Is this love actually “God”, or an emanation from God, or even evidence of a God? Is this “God” perhaps another name for consciousness itself? It seems that words fail us here. Mystics through the ages have claimed to be in communion with this force or state, but none of them claim that it is understandable by the mind. Consciousness witnesses the mind; not the other way around. But accounts of “cosmic consciousness” invariably include descriptions of what might be called pure love.

A little higher up the scale, we encounter “chemical love”, such as that combination of neurons and hormones that can cause us to exclaim, “I love hamburgers!” Contained in this octave is, I suppose, much of the significance of our daily lives – the attractions and aversions, highs and lows that physiologists and psychologists try to map to specific biochemical reactions and brain centers. There’s an appeal to this endeavor, a possibility that we might fully understand and even tame love; but, given that this octave is interfaced with all the others, biochemistry can, at best, tell only part of the story.

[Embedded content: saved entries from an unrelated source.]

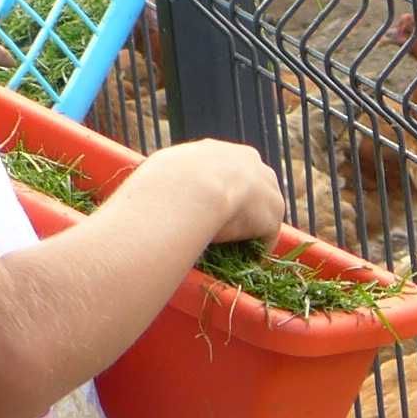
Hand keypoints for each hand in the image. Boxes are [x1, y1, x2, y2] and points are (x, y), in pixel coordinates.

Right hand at [135, 139, 284, 245]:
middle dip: (239, 210)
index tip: (205, 215)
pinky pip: (265, 236)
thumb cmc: (164, 182)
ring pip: (260, 213)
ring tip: (232, 256)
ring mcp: (266, 185)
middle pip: (250, 189)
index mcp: (218, 151)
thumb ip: (165, 184)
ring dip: (249, 232)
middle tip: (222, 236)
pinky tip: (241, 266)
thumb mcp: (159, 174)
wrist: (187, 189)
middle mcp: (249, 161)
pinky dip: (254, 252)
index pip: (224, 173)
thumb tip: (142, 197)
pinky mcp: (273, 212)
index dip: (215, 196)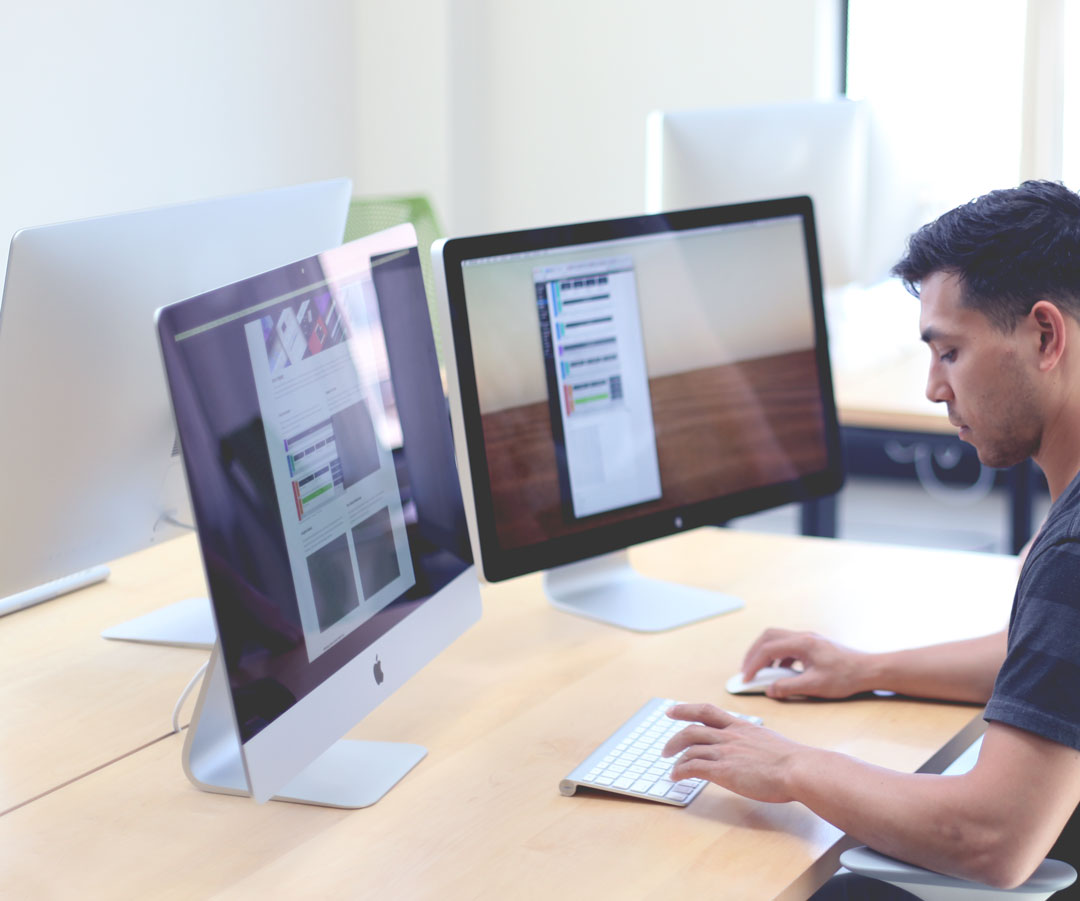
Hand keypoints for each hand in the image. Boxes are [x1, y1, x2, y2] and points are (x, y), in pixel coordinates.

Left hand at [662, 703, 802, 802]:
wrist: (797, 769)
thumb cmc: (793, 760)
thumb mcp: (771, 741)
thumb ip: (757, 742)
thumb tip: (757, 750)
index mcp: (741, 726)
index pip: (707, 711)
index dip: (686, 709)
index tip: (672, 710)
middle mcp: (729, 736)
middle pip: (692, 730)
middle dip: (674, 738)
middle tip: (665, 748)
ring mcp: (724, 752)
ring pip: (689, 749)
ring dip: (676, 758)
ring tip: (671, 768)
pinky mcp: (722, 770)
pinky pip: (693, 767)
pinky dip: (680, 771)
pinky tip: (676, 777)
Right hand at [740, 628, 869, 698]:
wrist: (870, 670)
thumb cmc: (846, 677)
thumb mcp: (814, 686)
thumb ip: (788, 687)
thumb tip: (770, 690)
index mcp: (802, 643)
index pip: (768, 649)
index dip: (753, 664)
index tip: (746, 678)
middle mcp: (803, 636)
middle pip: (768, 637)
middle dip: (754, 653)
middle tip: (747, 670)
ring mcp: (808, 639)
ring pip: (777, 639)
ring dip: (765, 653)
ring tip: (761, 671)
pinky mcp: (813, 645)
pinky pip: (788, 646)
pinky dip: (778, 656)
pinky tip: (781, 671)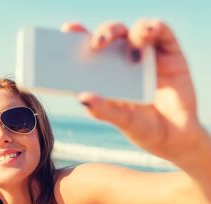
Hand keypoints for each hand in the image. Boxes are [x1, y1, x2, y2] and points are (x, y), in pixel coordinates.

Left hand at [69, 19, 202, 162]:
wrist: (174, 137)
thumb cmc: (141, 127)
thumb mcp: (121, 120)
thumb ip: (102, 110)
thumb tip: (82, 98)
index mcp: (104, 72)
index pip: (87, 49)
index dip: (77, 36)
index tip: (67, 30)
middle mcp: (123, 58)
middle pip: (110, 35)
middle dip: (102, 34)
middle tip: (96, 44)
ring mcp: (146, 54)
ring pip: (133, 30)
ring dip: (127, 32)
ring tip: (126, 48)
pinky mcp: (169, 52)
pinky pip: (162, 32)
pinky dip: (154, 27)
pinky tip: (150, 32)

Higher still, love becomes more subtle, but no less powerful. A definition of this next octave might be: “the will to extend one’s self for the purpose of nurturing one’s own or another’s spiritual growth”. In human hearing, the frequencies centering around 2,000 hz are crucial, containing much of the information found in speech; perhaps this realm of love is analogous, leading some to consider it the only “true love”. Here we’re dealing with values and intentions, with understandings of self, and with relationships. Philosophers like to debate whether this octave even exists.

But then there are higher octaves – harmonics that stretch off to infinity, elusive, but, like ultraviolet light, perhaps more powerful than we appreciate. In these overtones of the great Om, we again find ourselves in the realm of pure mystery: of synchronicity and serendipity, savants and miracles – phenomena that so overwhelms our understanding that we’re tempted to ignore them entirely. But there they are.

One could spend a lifetime exploring even one of these octaves, but the totality of human existence asks us to consider them all. None are unworthy, but our orchestra would be impoverished if it consisted only of tubas or piccolos. It’s when we’re confronted with the full spectrum of love that we’re left speechless, beholding something well-described as The Great Wow – i.e., God.